▶ _EXERCISE BRIEF_: Can you edit the text of all the entries below, replacing "Prozent" with "Anteil" and keeping everything else unchanged? Leave the pictures out of your answer.

Collected data entries
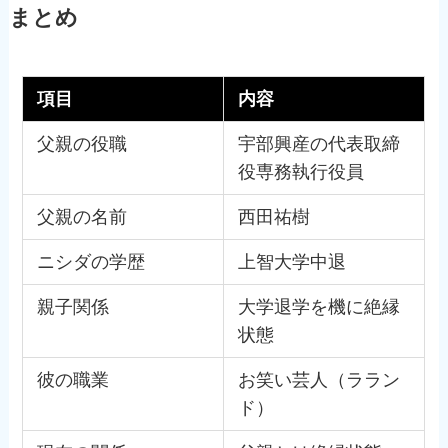
まとめ
項目
内容
父親の役職
宇部興産の代表取締
役専務執行役員
父親の名前
西田祐樹
ニシダの学歴
上智大学中退
親子関係
大学退学を機に絶縁
状態
彼の職業
お笑い芸人（ララン
ド）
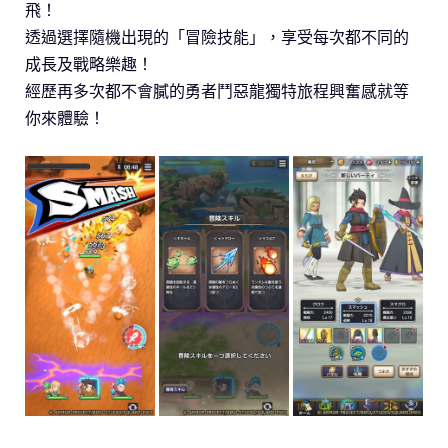
飛！
透過選擇隨機出現的「冒險技能」，享受每次都不同的
成長及戰略樂趣！
經歷再多次都不會膩的勇者鬥惡龍獨特旅程興奮感就等
你來體驗！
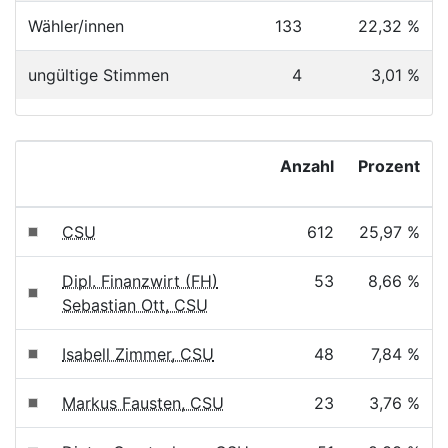
Wähler/innen
133
22,32 %
ungültige Stimmen
4
3,01 %
Anzahl
Prozent
CSU
612
25,97 %
Dipl. Finanzwirt (FH)
53
8,66 %
Sebastian Ott, CSU
Isabell Zimmer, CSU
48
7,84 %
Markus Fausten, CSU
23
3,76 %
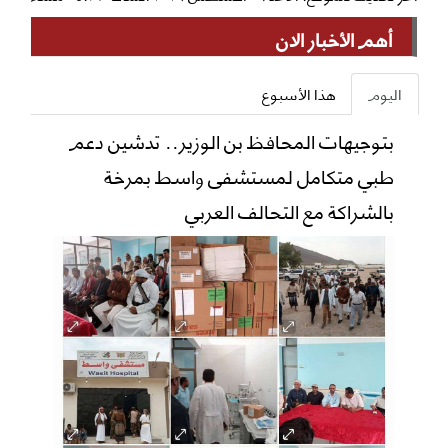
أهم الأخبار الان
اليوم
هذا الأسبوع
بتوجيهات المحافظ بن الوزير.. تدشين دعم
طبي متكامل لمستشفى واسط بمرخة
بالشراكة مع التحالف العربي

▶ _TASK RESPONSE_:
まとめ
項目
内容
父親の役職
宇部興産の代表取締
役専務執行役員
父親の名前
西田祐樹
ニシダの学歴
上智大学中退
親子関係
大学退学を機に絶縁
状態
彼の職業
お笑い芸人（ララン
ド）
飛！
透過選擇隨機出現的「冒險技能」，享受每次都不同的
成長及戰略樂趣！
經歷再多次都不會膩的勇者鬥惡龍獨特旅程興奮感就等
你來體驗！
Wähler/innen
133
22,32 %
ungültige Stimmen
4
3,01 %
Anzahl
Anteil
CSU
612
25,97 %
Dipl. Finanzwirt (FH)
53
8,66 %
Sebastian Ott, CSU
Isabell Zimmer, CSU
48
7,84 %
Markus Fausten, CSU
23
3,76 %
أهم الأخبار الان
اليوم
هذا الأسبوع
بتوجيهات المحافظ بن الوزير.. تدشين دعم
طبي متكامل لمستشفى واسط بمرخة
بالشراكة مع التحالف العربي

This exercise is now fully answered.